TOKYO – Sanae Takaichi, president of the Liberal Democratic Party, was elected Japan’s first female prime minister in parliament on Tuesday, backed by the party’s new coalition partner, the Japan Innovation Party, amid political flux caused by growing multiparty dynamics.
While the alliance of the LDP and the JIP holds just short of a majority in the House of Representatives, Takaichi was endorsed by both houses of parliament as Shigeru Ishiba’s successor, as opposition forces failed to field a joint candidate.
Later in the day, new Chief Cabinet Secretary Minoru Kihara announced the list of Cabinet members, such as Satsuki Katayama, a fiscally dovish LDP lawmaker who became Japan’s first female finance minister, and Kimi Onoda, a hawkish politician on security issues.
“This Cabinet is a Cabinet that can make decisions and advance,” Takaichi said at her first press conference as prime minister, vowing to “work at full blast, boldly, without fear of change.”
“It is a severe and hard start by minority ruling parties, but I will never give up,” she said.

-----

▸ **Activity 1**
In the news report, who became Japan's first female finance minister?
The news report and the listing after it are separate, unrelated material.

▸ **Exercise inputs**
-----

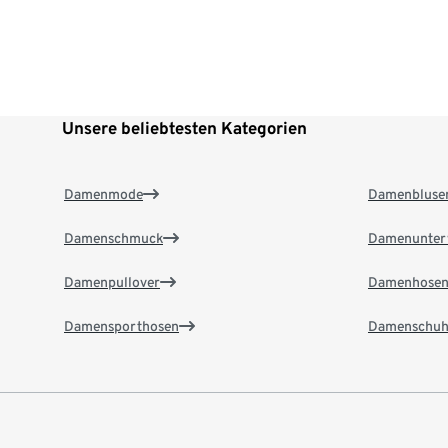
Unsere beliebtesten Kategorien
Damenmode
Damenbluse
Damenschmuck
Damenunter
Damenpullover
Damenhose
Damensporthosen
Damenschuh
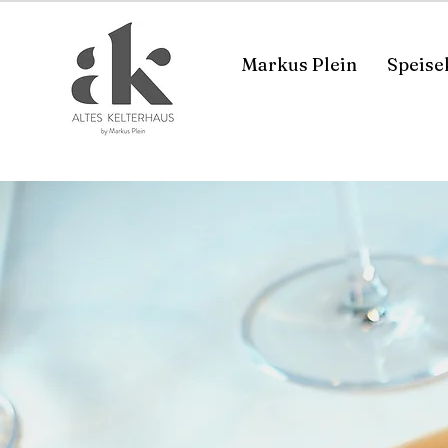
Markus Plein
Speise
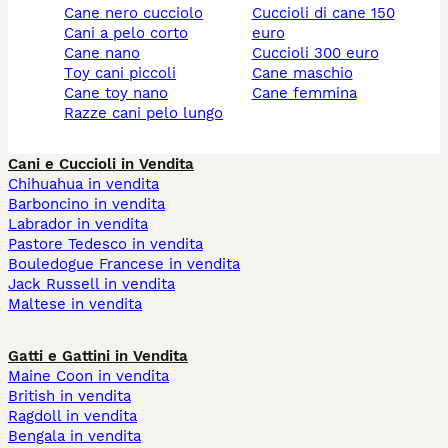
cane nero cucciolo
cuccioli di cane 150
cani a pelo corto
euro
cane nano
cuccioli 300 euro
toy cani piccoli
cane maschio
cane toy nano
cane femmina
razze cani pelo lungo
Cani e Cuccioli in Vendita
Chihuahua in vendita
Barboncino in vendita
Labrador in vendita
Pastore Tedesco in vendita
Bouledogue Francese in vendita
Jack Russell in vendita
Maltese in vendita
Gatti e Gattini in Vendita
Maine Coon in vendita
British in vendita
Ragdoll in vendita
Bengala in vendita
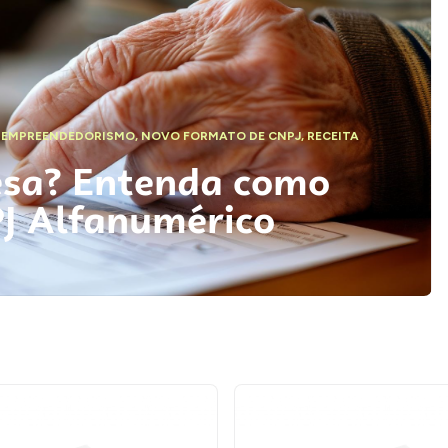
,
EMPREENDEDORISMO
,
NOVO FORMATO DE CNPJ
,
RECEITA
esa? Entenda como
PJ Alfanumérico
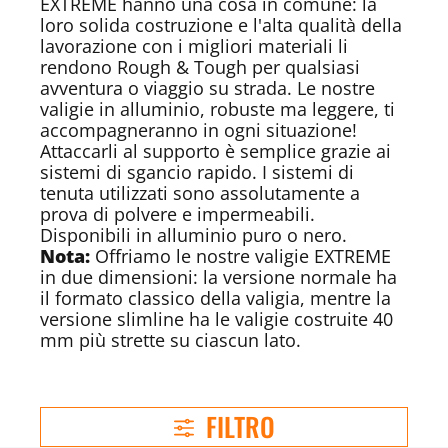
EXTREME hanno una cosa in comune: la
loro solida costruzione e l'alta qualità della
lavorazione con i migliori materiali li
rendono Rough & Tough per qualsiasi
avventura o viaggio su strada. Le nostre
valigie in alluminio, robuste ma leggere, ti
accompagneranno in ogni situazione!
Attaccarli al supporto è semplice grazie ai
sistemi di sgancio rapido. I sistemi di
tenuta utilizzati sono assolutamente a
prova di polvere e impermeabili.
Disponibili in alluminio puro o nero.
Nota:
Offriamo le nostre valigie EXTREME
in due dimensioni: la versione normale ha
il formato classico della valigia, mentre la
versione slimline ha le valigie costruite 40
mm più strette su ciascun lato.
FILTRO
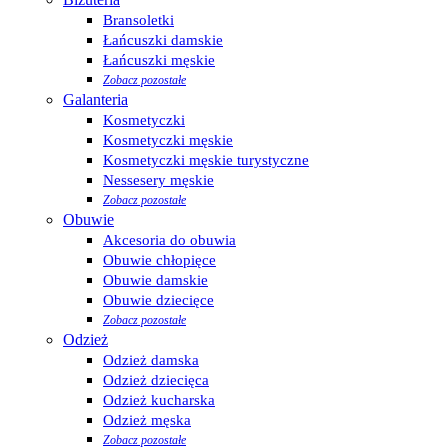
Bransoletki
Łańcuszki damskie
Łańcuszki męskie
Zobacz pozostałe
Galanteria
Kosmetyczki
Kosmetyczki męskie
Kosmetyczki męskie turystyczne
Nessesery męskie
Zobacz pozostałe
Obuwie
Akcesoria do obuwia
Obuwie chłopięce
Obuwie damskie
Obuwie dziecięce
Zobacz pozostałe
Odzież
Odzież damska
Odzież dziecięca
Odzież kucharska
Odzież męska
Zobacz pozostałe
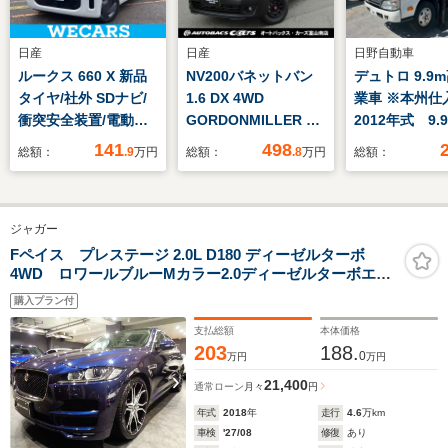
日産
日産
日野自動車
ルークス 660 X 新品
NV200バネットバン
デュトロ 9.9
タイヤ/社外 SDナビ/
1.6 DX 4WD
業車 ※本州
衝突安全装置/電動ス
GORDONMILLER C-
2012年式 9
ライドドア/全方位モ
01 天然木仕上
チールバケット
141
498
総額：
.9
万円
総額：
.8
万円
総額：
ニター/車線逸脱防止
格納 フル装
支援システム/ヘッド
アバッグ 5
ランプ
走行3.4万Km
ジャガー
LED/Bluetooth接
ゼル アイチ
続/ETC/EBD付ABS/横
SB10A 排気
Fペイス プレステージ 2.0L D180 ディーゼルターボ
4WD ロワールブルーMカラー2.0ディーゼルターボエン
滑り防止装置
4000cc
ジン9速ATパドルS白革シートインテリア車高調22アルミ
購入プラン付
MERIDIANサウンドワイドナビTV360度カメラクルーズC
パワーシートシートヒーターシートエアコンETCスマー
支払総額
本体価格
トキーBSM
203
188.
0
万円
万円
21,400
通常ローン
月々
円
年式
2018
年
走行
4.6
万km
車検
'27/08
修復
あり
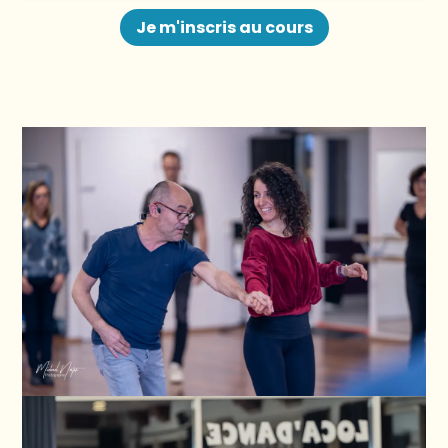
Je m'inscris au cours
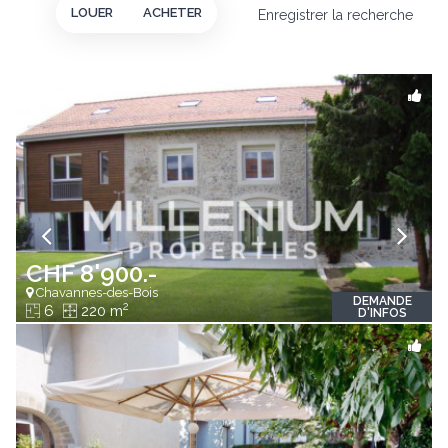
LOUER
ACHETER
Enregistrer la recherche
CHF 8'900.-
Chavannes-des-Bois
DEMANDE
2
6
220 m
D'INFOS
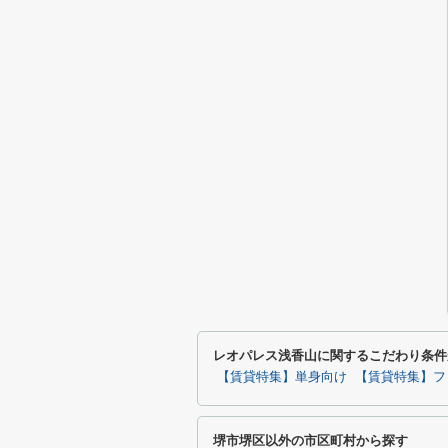
レオパレス浅香山に関するこだわり条件
【賃貸特集】単身向け
【賃貸特集】フ
堺市堺区以外の市区町村から探す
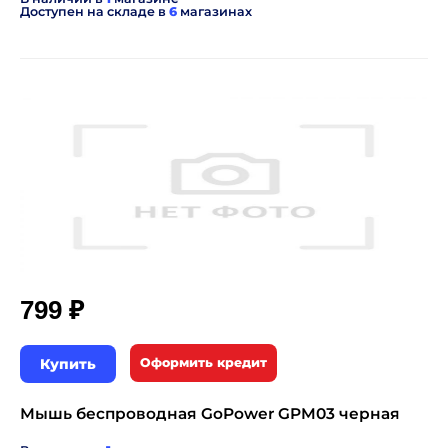
Доступен на складе в
6
магазинах
₽
799
Купить
Оформить кредит
Мышь беспроводная GoPower GPM03 черная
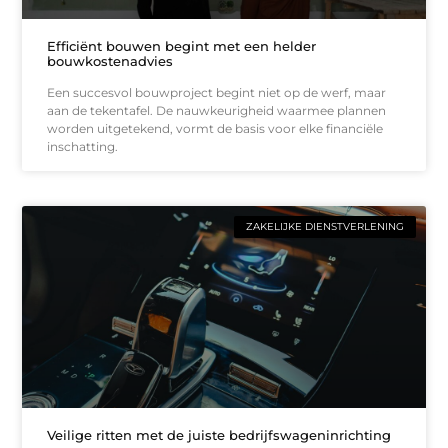
Efficiënt bouwen begint met een helder
bouwkostenadvies
Een succesvol bouwproject begint niet op de werf, maar
aan de tekentafel. De nauwkeurigheid waarmee plannen
worden uitgetekend, vormt de basis voor elke financiële
inschatting.
ZAKELIJKE DIENSTVERLENING
Veilige ritten met de juiste bedrijfswageninrichting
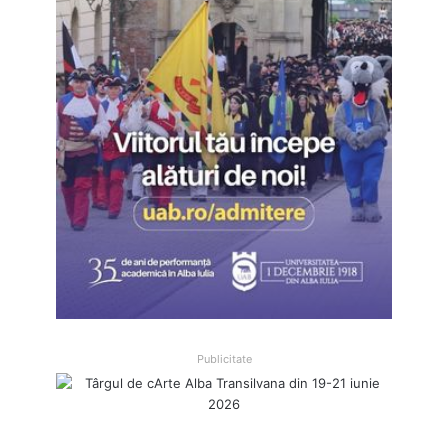
Publicitate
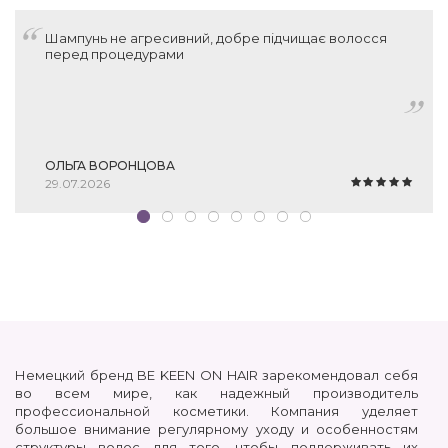
Шампунь не агресивний, добре підчищає волосся
перед процедурами
ОЛЬГА ВОРОНЦОВА
29.07.2026
Немецкий бренд BE KEEN ON HAIR зарекомендовал себя
во всем мире, как надежный производитель
профессиональной косметики. Компания уделяет
большое внимание регулярному уходу и особенностям
структуры волос для того, чтобы поддерживать их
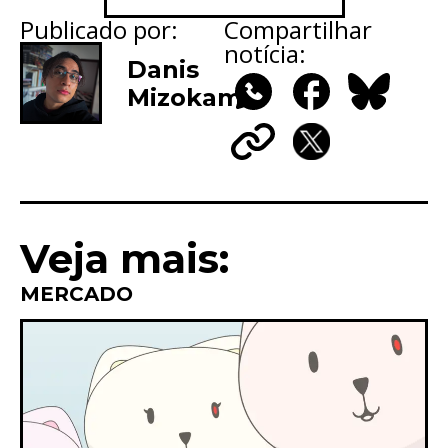
Publicado por:
Compartilhar
notícia:
Danis
Mizokami
WhatsApp
Facebook
Bluesky
Copy
X
Link
Veja mais:
MERCADO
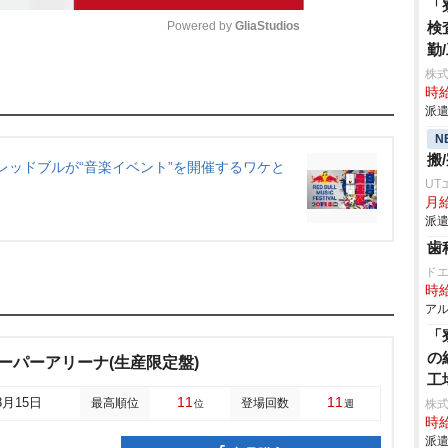
「
Powered by 
GliaStudios
検
勤
株
M
時給
u
派遣
t
N
搬
e
 レッドブルが“音楽イベント”を開催するワケと
UT
月給
派遣
歯
ド
時給
アル
「
の
まスーパーアリーナ(生産限定盤)
工
11
11
3月15日
最高順位
登場回数
株
位
週
時給
派遣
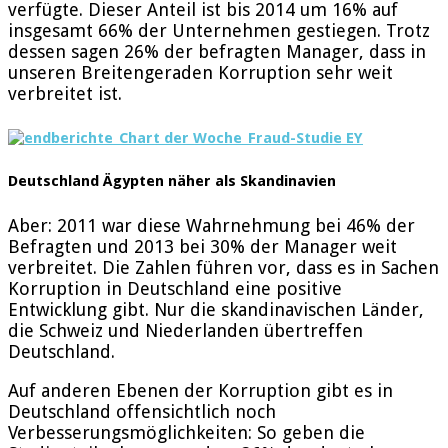
verfügte. Dieser Anteil ist bis 2014 um 16% auf
insgesamt 66% der Unternehmen gestiegen. Trotz
dessen sagen 26% der befragten Manager, dass in
unseren Breitengeraden Korruption sehr weit
verbreitet ist.
Deutschland Ägypten näher als Skandinavien
Aber: 2011 war diese Wahrnehmung bei 46% der
Befragten und 2013 bei 30% der Manager weit
verbreitet. Die Zahlen führen vor, dass es in Sachen
Korruption in Deutschland eine positive
Entwicklung gibt. Nur die skandinavischen Länder,
die Schweiz und Niederlanden übertreffen
Deutschland.
Auf anderen Ebenen der Korruption gibt es in
Deutschland offensichtlich noch
Verbesserungsmöglichkeiten: So geben die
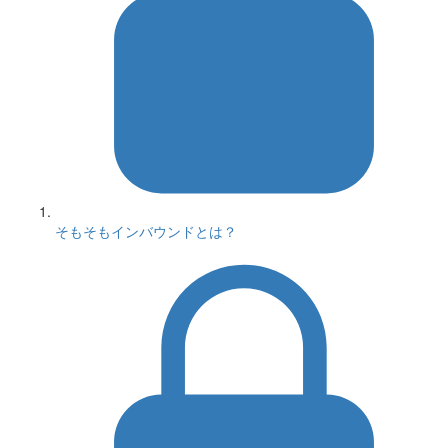
そもそもインバウンドとは？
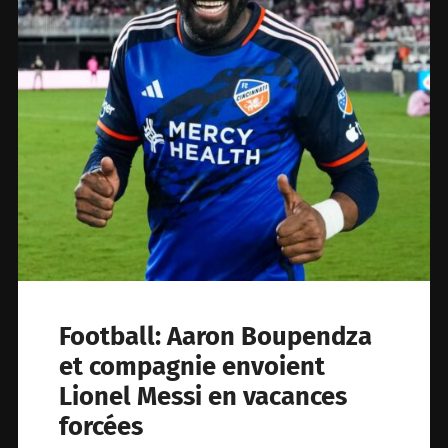
Football: Aaron Boupendza
et compagnie envoient
Lionel Messi en vacances
forcées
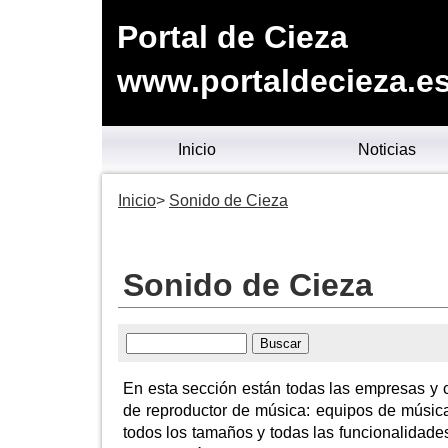
Portal de Cieza
www.portaldecieza.e
Inicio
Noticias
Inicio
Sonido de Cieza
Sonido de Cieza
En esta sección están todas las empresas y c
de reproductor de música: equipos de música
todos los tamaños y todas las funcionalidades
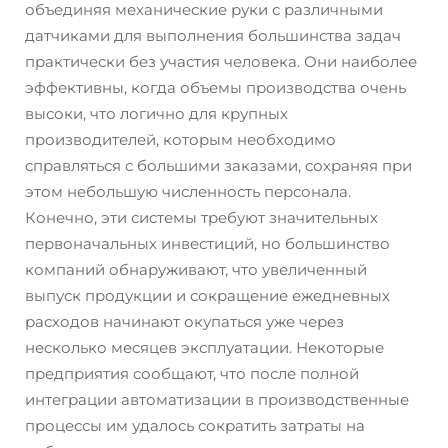
объединяя механические руки с различными
датчиками для выполнения большинства задач
практически без участия человека. Они наиболее
эффективны, когда объемы производства очень
высоки, что логично для крупных
производителей, которым необходимо
справляться с большими заказами, сохраняя при
этом небольшую численность персонала.
Конечно, эти системы требуют значительных
первоначальных инвестиций, но большинство
компаний обнаруживают, что увеличенный
выпуск продукции и сокращение ежедневных
расходов начинают окупаться уже через
несколько месяцев эксплуатации. Некоторые
предприятия сообщают, что после полной
интеграции автоматизации в производственные
процессы им удалось сократить затраты на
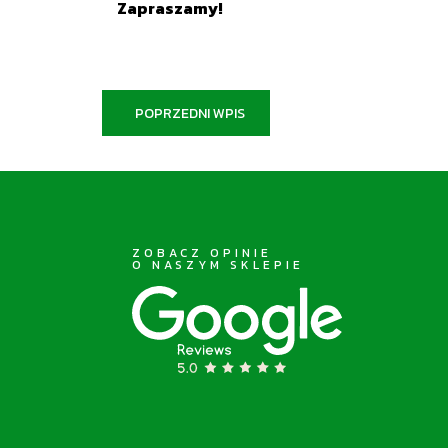
Zapraszamy!
POPRZEDNI WPIS
ZOBACZ OPINIE
O NASZYM SKLEPIE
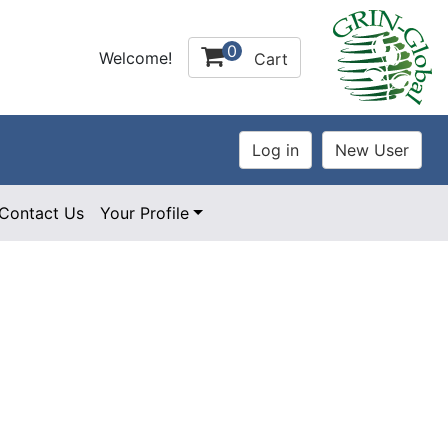
0
Welcome!
Cart
Contact Us
Your Profile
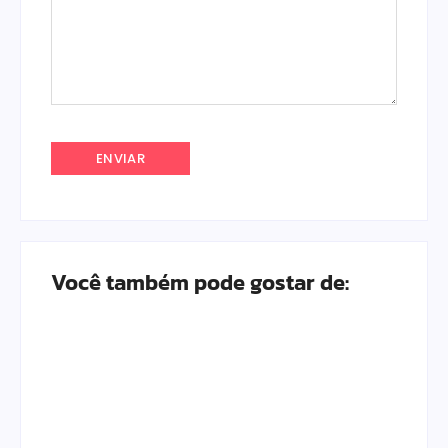
Você também pode gostar de:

-----

▸ **Activity 2**
Rewrite the listing from its first line up to and including the line with "Je m'inscris au cours", changing "Damenschmuck" to "Damenuhren" and keeping everything else the same. Leave the pictures out.

▸ **Written answer 1**
Satsuki Katayama

▸ **Written answer 2**
Unsere beliebtesten Kategorien
Damenmode
Damenbluse
Damenuhren
Damenunter
Damenpullover
Damenhose
Damensporthosen
Damenschuh
Markus Plein
Speise
cane nero cucciolo
cuccioli di cane 150
cani a pelo corto
euro
cane nano
cuccioli 300 euro
toy cani piccoli
cane maschio
cane toy nano
cane femmina
razze cani pelo lungo
Cani e Cuccioli in Vendita
Chihuahua in vendita
Barboncino in vendita
Labrador in vendita
Pastore Tedesco in vendita
Bouledogue Francese in vendita
Jack Russell in vendita
Maltese in vendita
Gatti e Gattini in Vendita
Maine Coon in vendita
British in vendita
Ragdoll in vendita
Bengala in vendita
,
EMPREENDEDORISMO
,
NOVO FORMATO DE CNPJ
,
RECEITA
esa? Entenda como
PJ Alfanumérico
EXTREME hanno una cosa in comune: la
loro solida costruzione e l'alta qualità della
lavorazione con i migliori materiali li
rendono Rough & Tough per qualsiasi
avventura o viaggio su strada. Le nostre
valigie in alluminio, robuste ma leggere, ti
accompagneranno in ogni situazione!
Attaccarli al supporto è semplice grazie ai
sistemi di sgancio rapido. I sistemi di
tenuta utilizzati sono assolutamente a
prova di polvere e impermeabili.
Disponibili in alluminio puro o nero.
Nota:
Offriamo le nostre valigie EXTREME
in due dimensioni: la versione normale ha
il formato classico della valigia, mentre la
versione slimline ha le valigie costruite 40
mm più strette su ciascun lato.
FILTRO
Bransoletki
Łańcuszki damskie
Łańcuszki męskie
Zobacz pozostałe
Galanteria
Kosmetyczki
Kosmetyczki męskie
Kosmetyczki męskie turystyczne
Nessesery męskie
Zobacz pozostałe
Obuwie
Akcesoria do obuwia
Obuwie chłopięce
Obuwie damskie
Obuwie dziecięce
Zobacz pozostałe
Odzież
Odzież damska
Odzież dziecięca
Odzież kucharska
Odzież męska
Zobacz pozostałe
日産
日産
日野自動車
ルークス 660 X 新品
NV200バネットバン
デュトロ 9.9
タイヤ/社外 SDナビ/
1.6 DX 4WD
業車 ※本州
衝突安全装置/電動ス
GORDONMILLER C-
2012年式 9
ライドドア/全方位モ
01 天然木仕上
チールバケット
141
498
総額：
.9
万円
総額：
.8
万円
総額：
ニター/車線逸脱防止
格納 フル装
支援システム/ヘッド
アバッグ 5
ランプ
走行3.4万Km
ジャガー
LED/Bluetooth接
ゼル アイチ
続/ETC/EBD付ABS/横
SB10A 排気
Fペイス プレステージ 2.0L D180 ディーゼルターボ
4WD ロワールブルーMカラー2.0ディーゼルターボエン
滑り防止装置
4000cc
ジン9速ATパドルS白革シートインテリア車高調22アルミ
購入プラン付
MERIDIANサウンドワイドナビTV360度カメラクルーズC
パワーシートシートヒーターシートエアコンETCスマー
支払総額
本体価格
トキーBSM
203
188.
0
万円
万円
21,400
通常ローン
月々
円
年式
2018
年
走行
4.6
万km
車検
'27/08
修復
あり
Je m'inscris au cours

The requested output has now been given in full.